Outliners.com Message ID: 191
Posted by nubuckaroo
1999-08-20 18:25:45
Wow! What a question!
Here are some of the ways I’ve used, and in most cases still use, an outliner:
1. Organizing my life - writing a list of to-do items and then dragging them up and down, prioritizing them, breaking down the tough ones into small items and subordinating them to the main item. I’ve extended this to lifetime goals, which is an interesting exercise in and of itself.
2. Organizing information I’ve obtained from various sources. I use Arrange, but you could use More and make a little button with somethink like OneClick or Keyquencer to copy a selection and paste it into a new topic. Once I’ve finished my research on the web or a CD-ROM, I can go back and structure the information I’ve collected, edit it, and see if it answers my question or supports my thesis.
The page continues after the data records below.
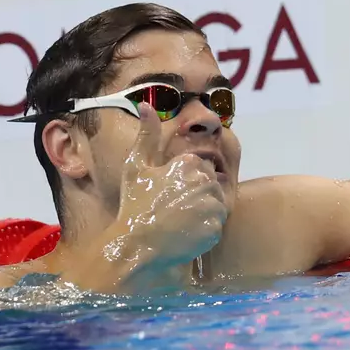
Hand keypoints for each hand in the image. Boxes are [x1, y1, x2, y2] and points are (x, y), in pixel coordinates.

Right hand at [117, 102, 228, 264]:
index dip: (186, 184)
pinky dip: (203, 233)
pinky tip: (184, 235)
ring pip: (216, 207)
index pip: (202, 170)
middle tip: (174, 212)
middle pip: (211, 188)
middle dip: (197, 198)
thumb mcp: (136, 166)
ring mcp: (212, 206)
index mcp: (190, 163)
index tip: (169, 196)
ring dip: (202, 215)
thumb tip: (146, 104)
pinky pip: (215, 228)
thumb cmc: (134, 205)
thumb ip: (147, 135)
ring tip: (179, 223)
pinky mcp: (215, 229)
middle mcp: (205, 181)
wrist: (135, 245)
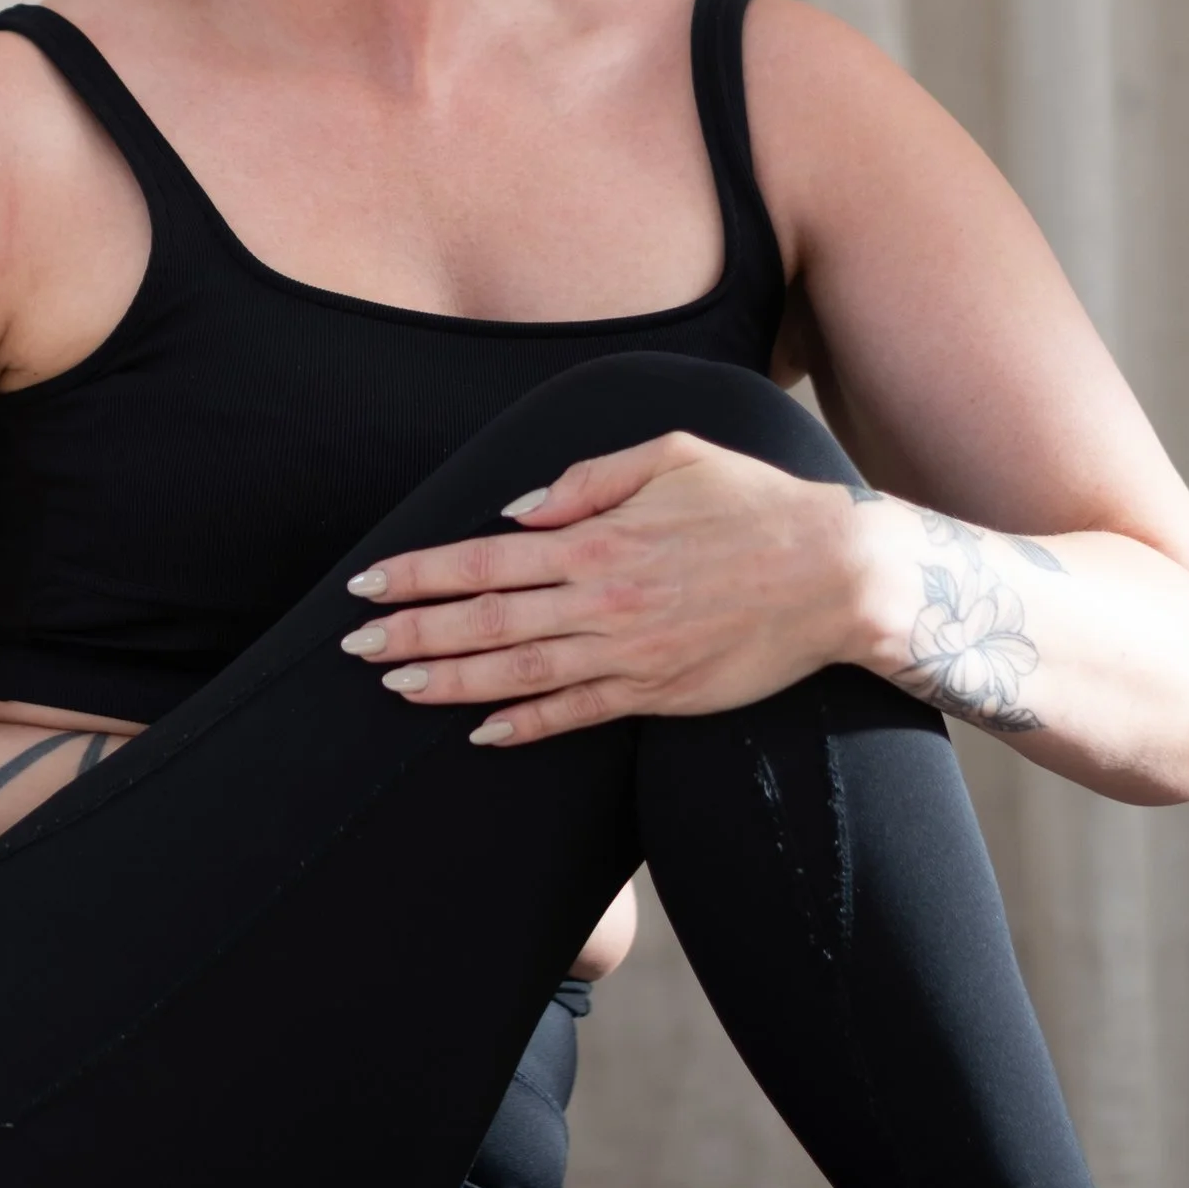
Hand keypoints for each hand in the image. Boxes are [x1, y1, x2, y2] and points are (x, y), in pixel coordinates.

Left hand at [339, 429, 869, 744]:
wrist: (833, 573)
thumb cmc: (752, 503)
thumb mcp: (671, 455)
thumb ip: (586, 480)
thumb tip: (514, 513)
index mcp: (595, 539)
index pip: (481, 561)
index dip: (417, 574)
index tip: (368, 585)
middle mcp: (600, 600)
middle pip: (483, 622)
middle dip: (411, 633)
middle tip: (354, 649)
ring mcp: (627, 654)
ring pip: (516, 674)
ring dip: (449, 682)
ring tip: (395, 688)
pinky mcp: (657, 694)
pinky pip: (576, 714)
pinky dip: (524, 725)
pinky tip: (480, 732)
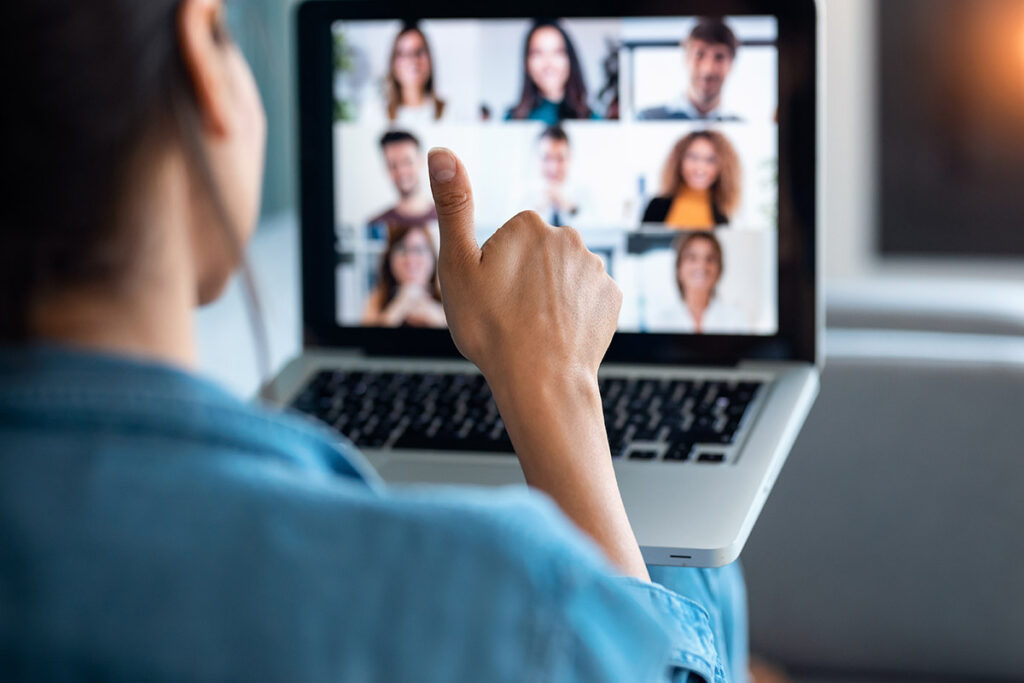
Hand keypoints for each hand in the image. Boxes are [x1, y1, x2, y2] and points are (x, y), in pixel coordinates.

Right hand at [427, 148, 646, 579]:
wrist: (542, 381)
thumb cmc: (492, 326)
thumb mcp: (457, 266)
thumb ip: (451, 206)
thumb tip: (440, 150)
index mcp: (529, 225)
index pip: (505, 240)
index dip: (491, 270)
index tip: (489, 297)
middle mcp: (569, 238)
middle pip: (535, 257)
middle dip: (522, 280)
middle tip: (508, 316)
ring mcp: (595, 269)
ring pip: (561, 280)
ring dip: (549, 298)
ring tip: (533, 331)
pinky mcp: (612, 299)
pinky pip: (586, 301)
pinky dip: (573, 315)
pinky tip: (559, 337)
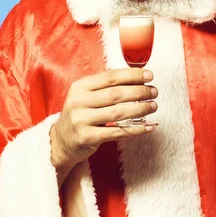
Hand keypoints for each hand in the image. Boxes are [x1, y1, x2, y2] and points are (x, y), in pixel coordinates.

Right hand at [50, 68, 157, 182]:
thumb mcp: (86, 96)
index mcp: (80, 86)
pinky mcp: (87, 138)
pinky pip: (117, 132)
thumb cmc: (81, 114)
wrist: (61, 141)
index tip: (149, 75)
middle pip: (116, 94)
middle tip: (154, 92)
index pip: (111, 77)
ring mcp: (81, 120)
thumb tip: (138, 76)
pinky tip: (148, 126)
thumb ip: (106, 86)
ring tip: (153, 106)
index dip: (132, 75)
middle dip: (139, 92)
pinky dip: (135, 129)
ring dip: (140, 109)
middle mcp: (79, 102)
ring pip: (118, 112)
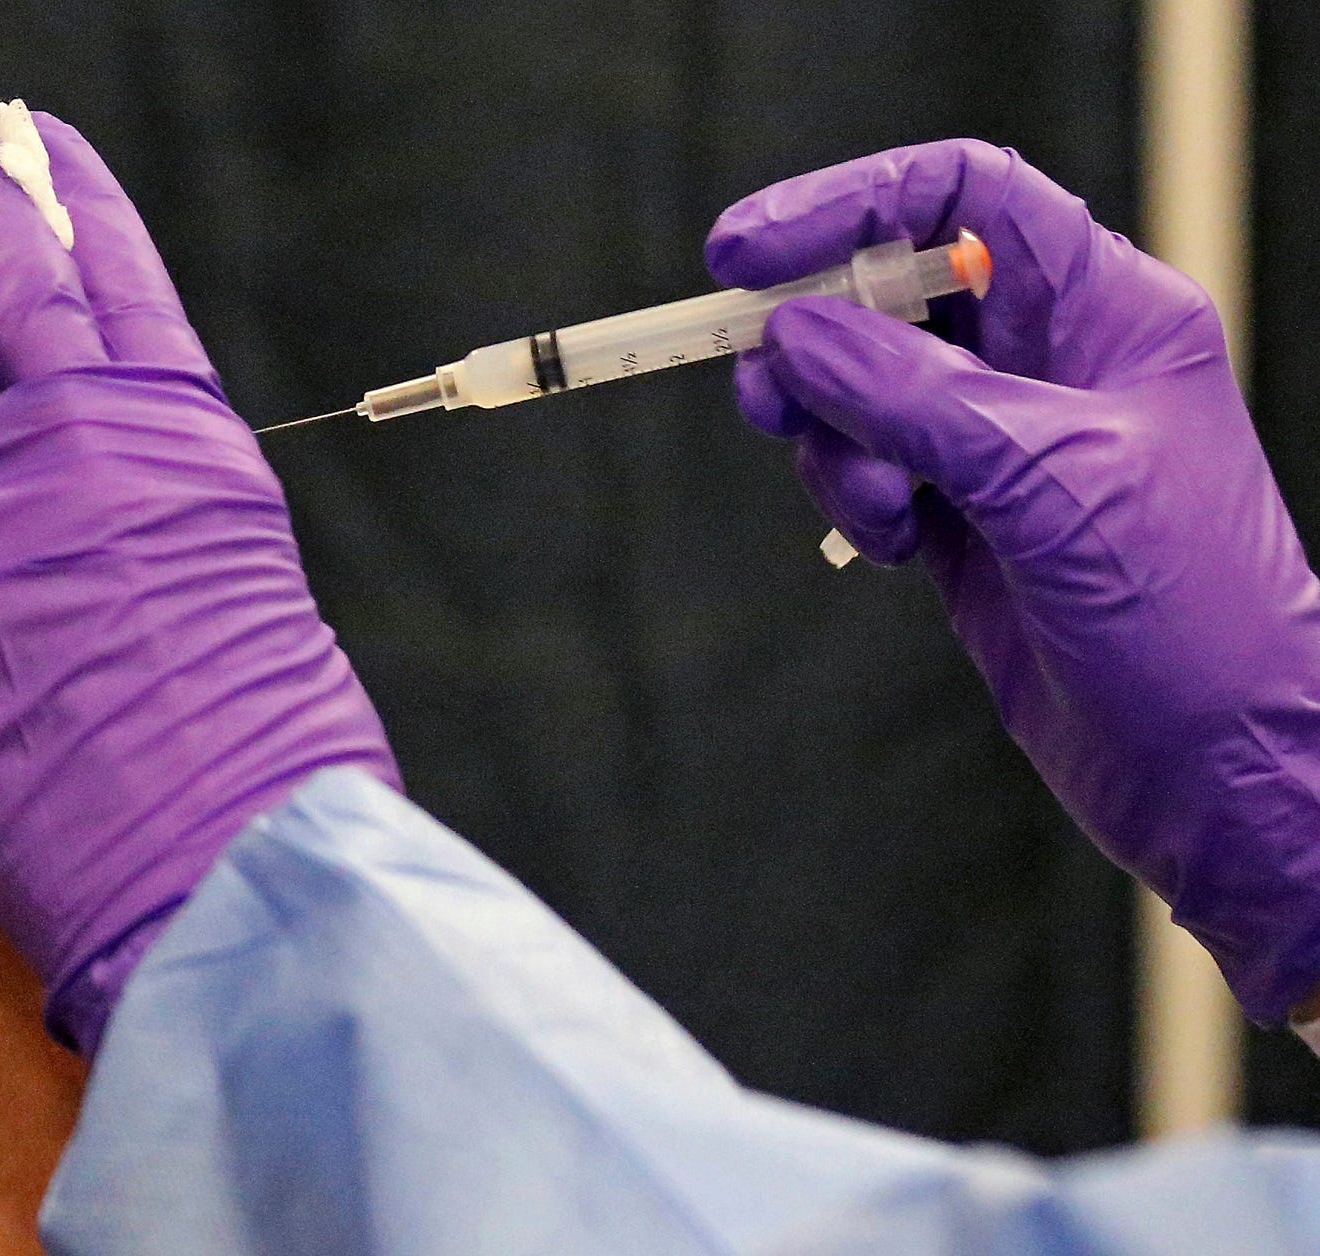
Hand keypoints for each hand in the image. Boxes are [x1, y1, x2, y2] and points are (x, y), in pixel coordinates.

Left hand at [0, 115, 398, 1055]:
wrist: (225, 867)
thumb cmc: (277, 760)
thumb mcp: (265, 603)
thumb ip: (190, 531)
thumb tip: (134, 514)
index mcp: (200, 448)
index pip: (131, 290)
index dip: (84, 208)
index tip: (50, 153)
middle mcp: (99, 447)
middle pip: (30, 290)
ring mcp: (2, 506)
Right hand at [707, 138, 1319, 1023]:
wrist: (1219, 772)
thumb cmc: (1191, 616)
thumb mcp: (1052, 483)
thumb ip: (916, 396)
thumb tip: (794, 331)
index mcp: (1104, 311)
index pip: (962, 198)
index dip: (848, 204)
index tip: (743, 251)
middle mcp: (1047, 362)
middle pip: (888, 293)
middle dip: (813, 337)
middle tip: (766, 394)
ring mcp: (998, 444)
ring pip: (859, 389)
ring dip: (834, 440)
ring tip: (880, 511)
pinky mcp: (962, 519)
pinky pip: (865, 469)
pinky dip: (850, 496)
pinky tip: (898, 548)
3. Maintaining a schedule for a large organization. In many ways it works far better than a calendar - calendars don’t lend themselves to reflecting hierarchies, outlines do. Cloning is an essential function in this effort.
4. Managing large projects. See above.
5. Christmas lists.
6. Recording notes at meetings - I use the outline stationary on a Newton MP 130. It’s slow, but I’ve learned to be concise and the OS supports a nifty macro/shorthand feature for commonly used terms and phrases.
7. Running meetings - see the Technography threads and http://www.technography.com
8. Brainstorming or gathering your thoughts. It’s a tool which reduces some of the mental “friction” I get when I’m writing in a more linear fashion (as I am now). In an outliner, I don’t really worry too much about whether the particular idea that has arrived in the forefront of my consciousness belongs in the paragraph I’m writing, I just toss it in as another topic and put it where it belongs later. In other words, I can divorce the creative process from the structure process and give more processor time to being creative. Pardon the analogy.
It just a cool tool for organizing information!